Rolls all of the above into SurveyPro; adds SMS/email push.

Office scheduler gets a text at 04:00 that Kp will hit 7 by lunchtime—critical machine‑control tasks are bumped to Saturday in minutes.

 

Counting the Cost—Why Prevention Pays

 

Cost bucket

Typical hit

Example

Direct labour

€150 hr⁻¹ for a two‑person crew

2 h lost = €300

Plant & traffic

€1 000–€2 000 day⁻¹

Lane closure extended one day

Rework

€20 000–€40 000

Re‑grading 200 m of road sub‑base

Reputation

Hard to price

Missed hand‑over date; liquidated damages

 

Compared to these numbers, a five‑minute forecast check or an IMU‑equipped rover looks like a bargain.

Wrapping Up

 

Solar Cycle 25 will keep space‑weather risk elevated through at least December 2025. Flares and CMEs can turn a smooth survey into a troubleshooting marathon—but only for teams that are unprepared.

With storm‑ready receivers, live dashboards, informed scheduling, and a trained crew, you can keep centimetre‑level accuracy on even the noisiest space‑weather day. Hitechniques stands ready with hardware, software and 24/7 expertise to keep your projects humming—rain, shine, or solar storm.

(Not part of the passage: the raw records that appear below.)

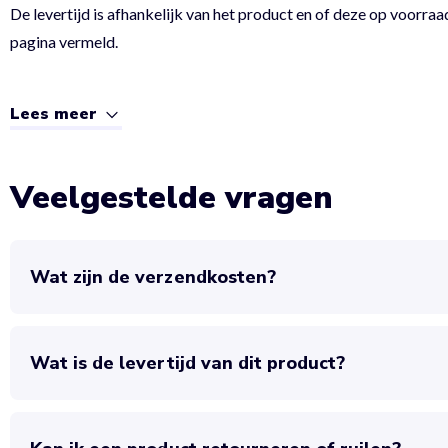
De levertijd is afhankelijk van het product en of deze op voorraad
pagina vermeld.
Lees meer
Veelgestelde vragen
Wat zijn de verzendkosten?
Wat is de levertijd van dit product?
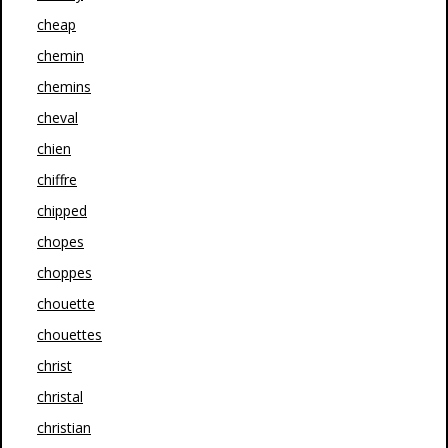
cheap
chemin
chemins
cheval
chien
chiffre
chipped
chopes
choppes
chouette
chouettes
christ
christal
christian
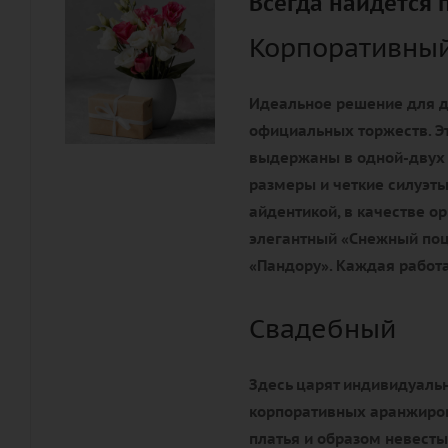
Всегда найдется 
Корпоративны
Идеальное решение для д
официальных торжеств. Э
выдержаны в одной-двух
размеры и четкие силуэты
айдентикой, в качестве 
элегантный «Снежный поц
«Пандору». Каждая работа
Свадебный
Здесь царят индивидуальн
корпоративных аранжиров
платья и образом невесты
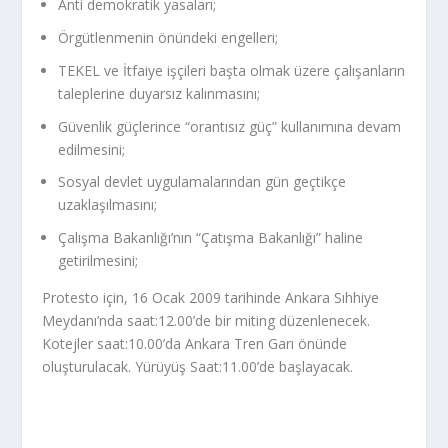
Anti demokratik yasaları;
Örgütlenmenin önündeki engelleri;
TEKEL ve İtfaiye işçileri başta olmak üzere çalışanların
taleplerine duyarsız kalınmasını;
Güvenlik güçlerince “orantısız güç” kullanımına devam
edilmesini;
Sosyal devlet uygulamalarından gün geçtikçe
uzaklaşılmasını;
Çalışma Bakanlığı’nın “Çatışma Bakanlığı” haline
getirilmesini;
Protesto için, 16 Ocak 2009 tarihinde Ankara Sıhhiye
Meydanı’nda saat:12.00’de bir miting düzenlenecek.
Kotejler saat:10.00’da Ankara Tren Garı önünde
oluşturulacak. Yürüyüş Saat:11.00’de başlayacak.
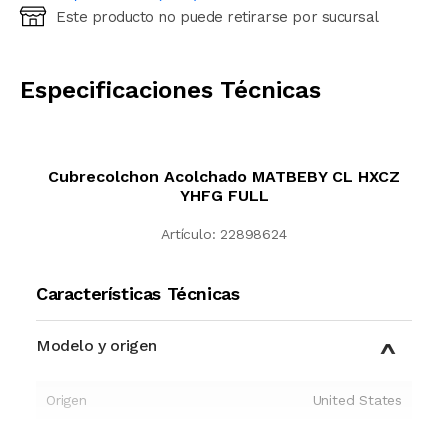
Este producto no puede retirarse por sucursal
Ingresá código postal (sólo números)
CALCULAR
Especificaciones Técnicas
Cubrecolchon Acolchado MATBEBY CL HXCZ
YHFG FULL
Artículo:
22898624
Características Técnicas
Modelo y origen
Origen
United States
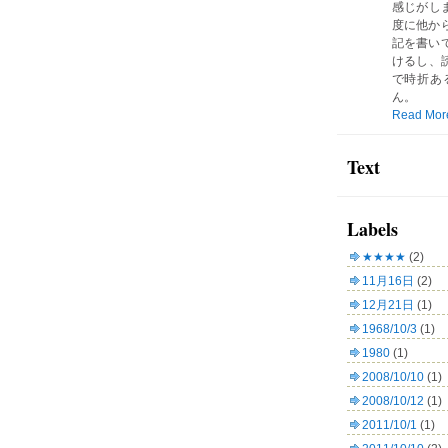
感じがしま
度に他か
記を書い
けるし、読
で時折あ
ん。
Read Mor
Text
Labels
★★★★
(2)
11月16日
(2)
12月21日
(1)
1968/10/3
(1)
1980
(1)
2008/10/10
(1)
2008/10/12
(1)
2011/10/1
(1)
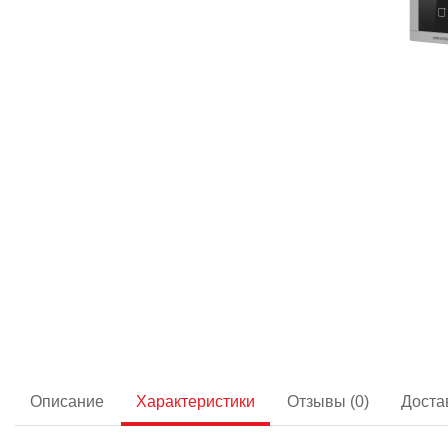
Описание
Характеристики
Отзывы (0)
Доста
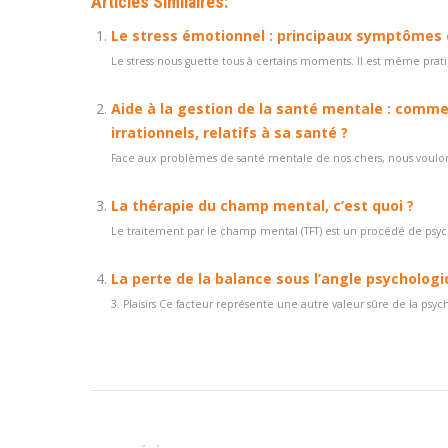
Articles Similaires:
Le stress émotionnel : principaux symptômes e
Le stress nous guette tous à certains moments. Il est même pratiq
Aide à la gestion de la santé mentale : comm
irrationnels, relatifs à sa santé ?
Face aux problèmes de santé mentale de nos chers, nous voulons
La thérapie du champ mental, c’est quoi ?
Le traitement par le champ mental (TFT) est un procédé de psyc
La perte de la balance sous l’angle psychologi
3. Plaisirs Ce facteur représente une autre valeur sûre de la psy
Navigation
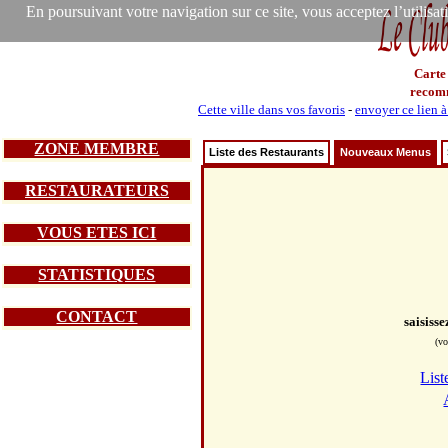
En poursuivant votre navigation sur ce site, vous acceptez l’utilisa
Carte
recom
Cette ville dans vos favoris
-
envoyer ce lien 
ZONE MEMBRE
Liste des Restaurants
Nouveaux Menus
RESTAURATEURS
VOUS ETES ICI
STATISTIQUES
CONTACT
saisiss
(vo
List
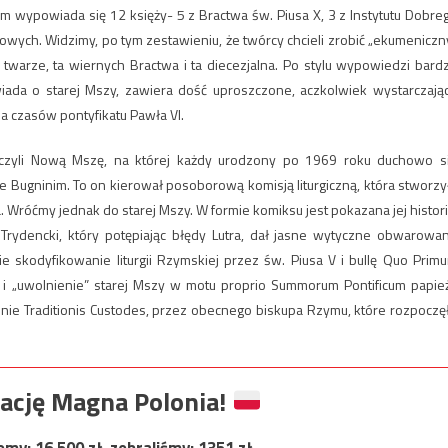
łem wypowiada się 12 księży- 5 z Bractwa św. Piusa X, 3 z Instytutu Dobre
ultowych. Widzimy, po tym zestawieniu, że twórcy chcieli zrobić „ekumeniczn
 twarze, ta wiernych Bractwa i ta diecezjalna. Po stylu wypowiedzi bard
wiada o starej Mszy, zawiera dość uproszczone, aczkolwiek wystarczają
za czasów pontyfikatu Pawła VI.
zyli Nową Mszę, na której każdy urodzony po 1969 roku duchowo s
ie Bugninim. To on kierował posoborową komisją liturgiczną, która stworzy
a. Wróćmy jednak do starej Mszy. W formie komiksu jest pokazana jej histori
rydencki, który potępiając błędy Lutra, dał jasne wytyczne obwarowa
e skodyfikowanie liturgii Rzymskiej przez św. Piusa V i bullę Quo Prim
i „uwolnienie” starej Mszy w motu proprio Summorum Pontificum papie
ie Traditionis Custodes, przez obecnego biskupa Rzymu, które rozpoczę
ację Magna Polonia!
jemy:
16 500
zł, zebraliśmy:
1351
zł.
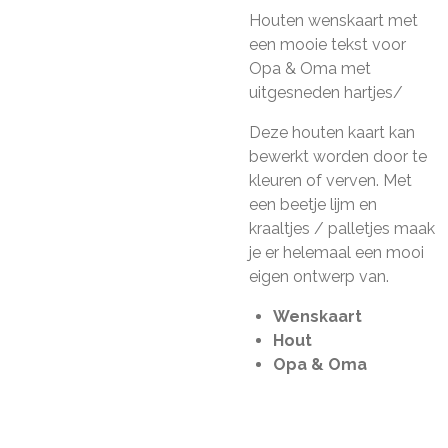
Houten wenskaart met
een mooie tekst voor
Opa & Oma met
uitgesneden hartjes/
Deze houten kaart kan
bewerkt worden door te
kleuren of verven. Met
een beetje lijm en
kraaltjes / palletjes maak
je er helemaal een mooi
eigen ontwerp van.
Wenskaart
Hout
Opa & Oma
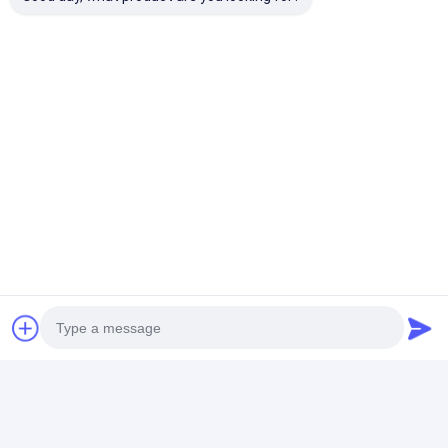
Shenzhen, China.
Conversar Agora
Obter O Melhor Preço Para
Baterias recarregáveis
AA300 de 3.6V NICD
para o telefone sem
fios
Bater papo
Photo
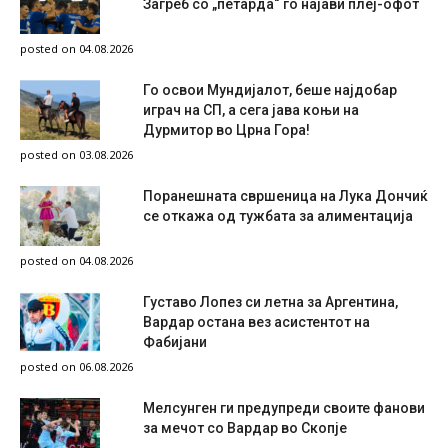
Загреб со „петарда“ го најави плеј-офот
posted on 04.08.2026
Го освои Мундијалот, беше најдобар
играч на СП, а сега јава коњи на
Дурмитор во Црна Гора!
posted on 03.08.2026
Поранешната свршеница на Лука Дончиќ
се откажа од тужбата за алиментација
posted on 04.08.2026
Густаво Лопез си летна за Аргентина,
Вардар остана вез асистентот на
Фабијани
posted on 06.08.2026
Мелсунген ги предупреди своите фанови
за мечот со Вардар во Скопје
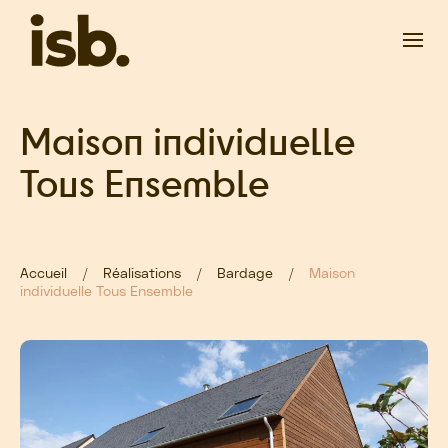
Passer au contenu principal
Maison individuelle
Tous Ensemble
Accueil
Réalisations
Bardage
Maison
individuelle Tous Ensemble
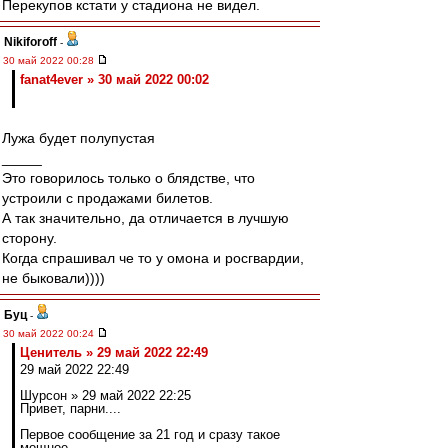
Перекупов кстати у стадиона не видел.
Nikiforoff
-
30 май 2022 00:28
fanat4ever » 30 май 2022 00:02
Лужа будет полупустая
_____
Это говорилось только о блядстве, что
устроили с продажами билетов.
А так значительно, да отличается в лучшую
сторону.
Когда спрашивал че то у омона и росгвардии,
не быковали))))
Буц
-
30 май 2022 00:24
Ценитель » 29 май 2022 22:49
29 май 2022 22:49
Шурсон » 29 май 2022 22:25
Привет, парни....
Первое сообщение за 21 год и сразу такое
мощное.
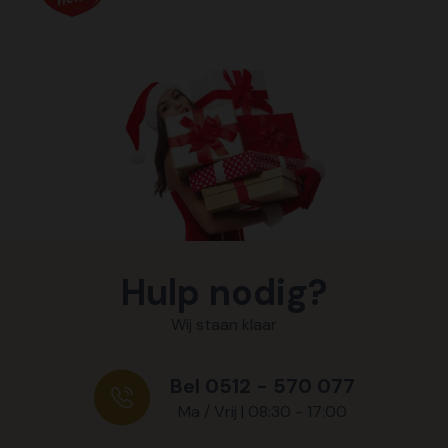
Hulp nodig?
Wij staan klaar
Bel 0512 - 570 077
Ma / Vrij | 08:30 - 17:00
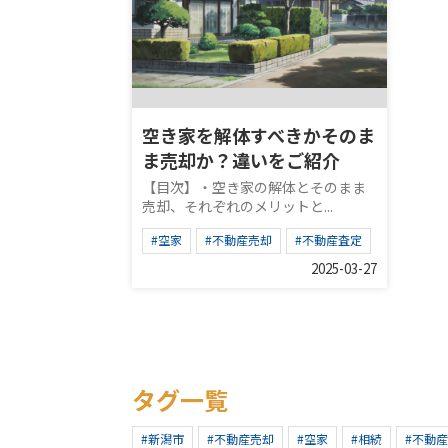
空き家を解体すべきかそのま
ま売却か？違いをご紹介
【目次】・空き家の解体とそのまま
売却、それぞれのメリットと...
#空家
#不動産売却
#不動産査定
2025-03-27
タグ一覧
#新潟市
#不動産売却
#空家
#相続
#不動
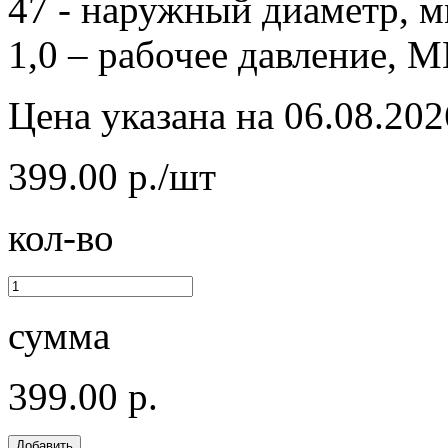
47 - наружный диаметр, м
1,0 – рабочее давление, М
Цена указана на 06.08.202
399.00 р./шт
кол-во
сумма
399.00 р.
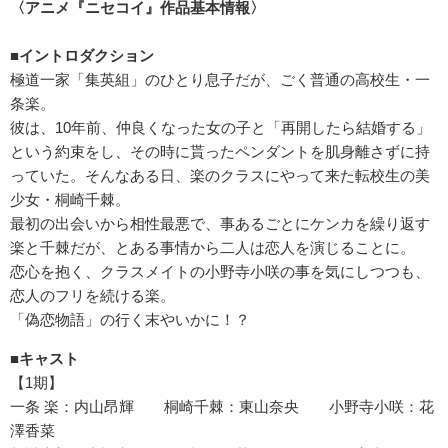
〈アニメ『ニセコイ』作品基本情報〉
■イントロダクション
極道一家「集英組」のひとり息子だが、ごく普通の高校生・一
条楽。
彼は、10年前、仲良くなった女の子と「再開したら結婚する」
という約束をし、その時に貰ったペンダントを肌身離さずに持
っていた。そんなある日、楽のクラスにやって来た転校生の美
少女・桐崎千棘。
最初の出会いから相性最悪で、事あるごとにケンカを繰り返す
楽と千棘だが、とある事情から二人は恋人を演じることに。
恋心を抱く、クラスメイトの小野寺小咲の事を気にしつつも、
恋人のフリを続ける楽。
「偽恋物語」の行く末やいかに！？
■キャスト
【1期】
一条 楽：内山昂輝 桐崎千棘：東山奈央 小野寺小咲：花
澤香菜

Stay ahead of the storm—explore Hitechniques’ trusted GNSS solutions, expert support, and training.

 

Frequently Asked Questions

 

What’s Solar Cycle 25?

The Sun’s current active phase (2019–2025 +). More sunspots mean more space weather.

How do solar flares harm GNSS?

They stir the ionosphere in minutes, delaying and distorting satellite signals.

Why does the ionosphere matter?

GNSS signals must pass through it; when it ripples, coordinates drift.

Is newer gear really better?

Yes—multi‑frequency, multi‑constellation receivers with IMUs ride out storms far better than older single‑frequency models.

Fastest way to dodge trouble?

Check a dashboard daily, schedule centimetre‑critical jobs on quiet days, and collect redundant control.

Field signs a storm is hitting me?

Fix times creep past a minute, rover flips to “float,” or points drift tens of centimetres.

Where do I find live info?

NOAA SWPC, UK MOSWOC, ESA SWCC, and the Risk Widget built into SurveyPro.

Will storms get worse?

Activity stays high into 2025, then fades as the cycle winds down.

Safe to keep surveying during a storm?

Yes—if you monitor conditions, use robust kit, and pause critical work when accuracy drops.

Do SBAS corrections fix everything?

Good for mapping‑grade jobs; centimetre RTK still needs multi‑band data or IMU bridging in strong storms.

Quick on‑site test for ionospheric trouble?

If several satellite bars dip together and the rover reverts to float, the Sun is probably acting up.

Can I receive storm alerts by text?

Yes. The HT Risk Widget can text or email when Kp is predicted to hit 5 or higher.

Could storms knock out power or phones?

Major events sometimes disrupt grids and mobile networks—keep radios and spare batteries charged.